1. Field of Invention
The present invention is related to the manufacture of III-V light emitting and laser diodes, particularly towards improving the characteristics of the electrical contact to the p-type portion of the diode.
2. Description of Related Art
Gallium nitride (GaN) compounds have wavelength emissions in the entire visible spectrum as well as part of the UV. FIG. 1 illustrates a typical GaN-based light emitting diode (LED). Currently, most GaN-based LEDs are epitaxially grown on a sapphire or silicon carbide (SiC) substrate. A double hetero-structure that includes a nucleation layer, n-type layer, active region, p-type AlGaN layer, and a p-type layer of GaN is formed on the substrate. In general, the ability to fabricate ohmic contacts to the p-type layer is essential for the realization of reliable light emitting diodes and laser diodes. Ohmic contacts to p-type GaN are difficult to achieve because the attainable hole concentration is limited for Mg-doped III-nitride based semiconductors. In addition, many light-emitting diodes and vertical cavity surface-emitting laser diodes use thin, transparent metal contacts. The choice of metals is limited and metal layers need to be thin, e.g. <15 nm, to reduce light absorption. Because there is poor lateral current spreading in p-type GaN, the metal layers typically cover nearly the entire device area.
P-type conductivity for GaN is achieved by doping with Mg, which substitutes for gallium in the GaN lattice and acts as an acceptor (MgGa). MgGa introduces a relatively deep acceptor level into the band gap of GaN. As a consequence, only ˜1% of the incorporated Mg acceptors are ionized at room temperature. To illustrate, a Mg concentration ([Mg]) of ˜5e19 cm−3 is needed to achieve a room temperature hole concentration of ˜5e17 cm−3. Further, Mg-doped GaN requires a post-growth activation process to activate the p-type dopants.

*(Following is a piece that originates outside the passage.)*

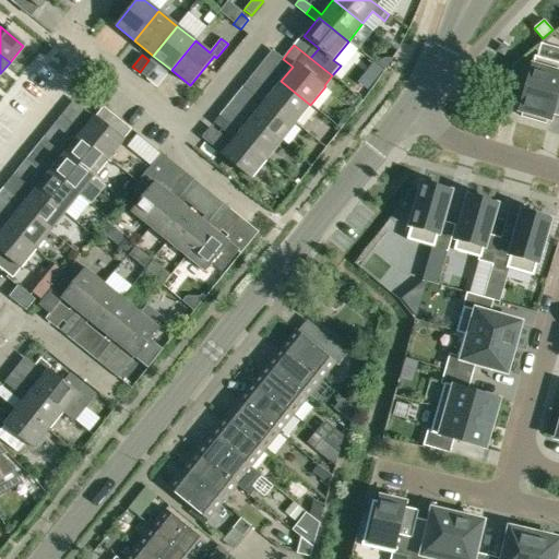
[(546,123),(547,118),(551,119),(558,92),(558,62),(535,56),(519,110),(523,111),(522,117),(546,123)]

The post-growth activation process may be, for example, thermal annealing, low-energy electron-beam irradiation, or microwave exposure. For conductivity-optimized Mg-doped GaN layers, [Mg]<5 e19 cm−3, the acceptor concentration (NA) is about equal to the atomic Mg concentration and the resistivity can be around 1 Ω cm or less. These layers may be referred to as “p-type conductive layers”. Increasing the Mg content beyond approximately 5e19 cm−3 does not translate to higher acceptor concentration. Typically, a reduction of NA is observed when the [Mg] exceeds a certain maximum concentration and the layer becomes resistive.